Set down the text of every item below word for word, omitting the pictures.

*** DATASET EXCERPTS Section Begins ***

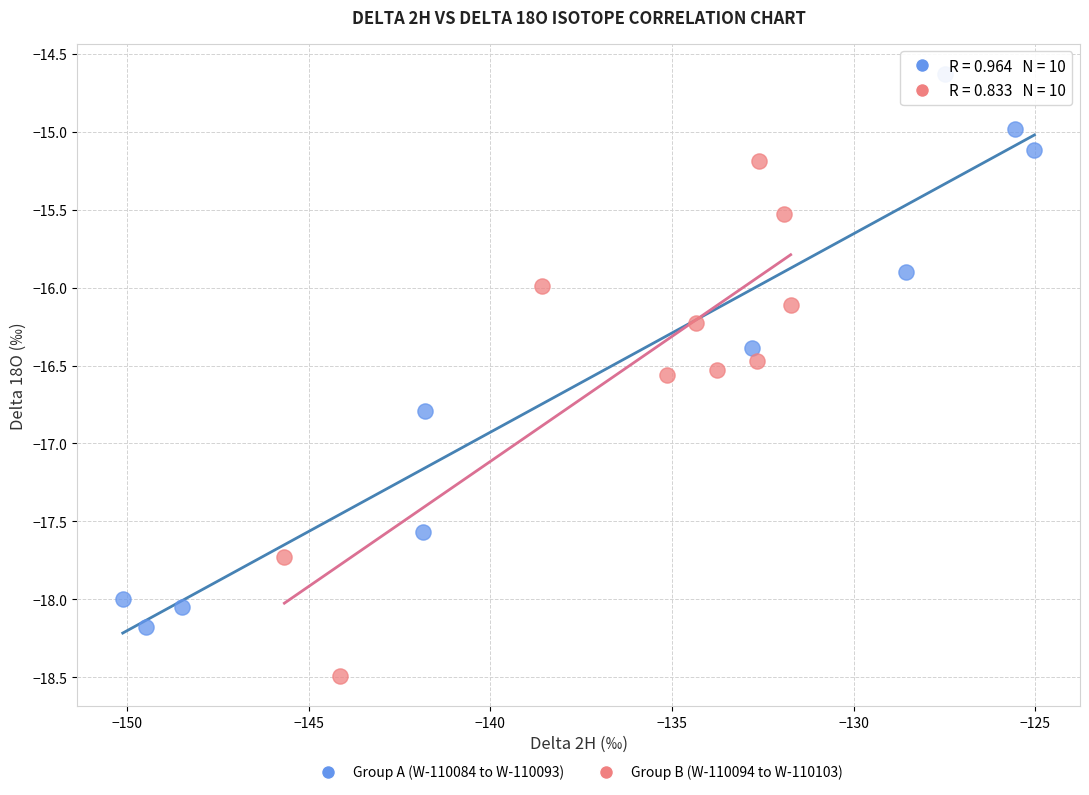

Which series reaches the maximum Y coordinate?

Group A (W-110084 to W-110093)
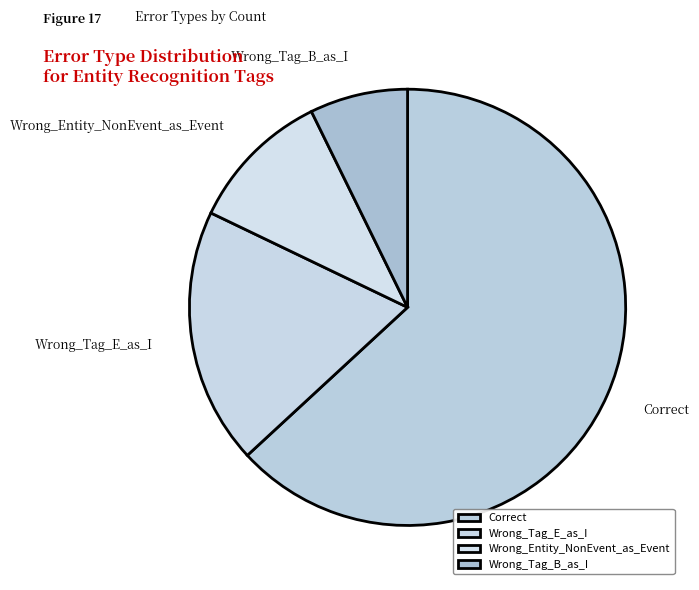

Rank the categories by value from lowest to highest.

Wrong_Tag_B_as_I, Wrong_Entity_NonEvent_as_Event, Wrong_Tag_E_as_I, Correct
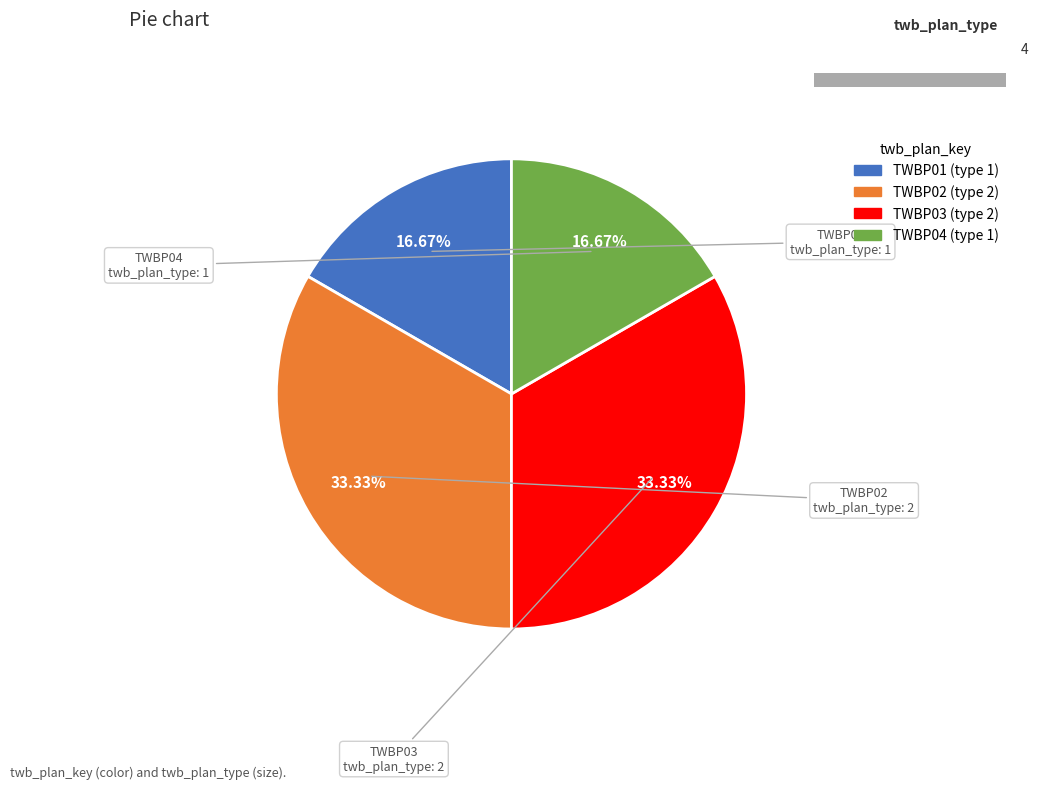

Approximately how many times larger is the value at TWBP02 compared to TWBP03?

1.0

*** DATASET EXCERPTS Section Ends ***

[ANSWER BOX]
Which series reaches the maximum Y coordinate?

Group A (W-110084 to W-110093)

Rank the categories by value from lowest to highest.

Wrong_Tag_B_as_I, Wrong_Entity_NonEvent_as_Event, Wrong_Tag_E_as_I, Correct

Approximately how many times larger is the value at TWBP02 compared to TWBP03?

1.0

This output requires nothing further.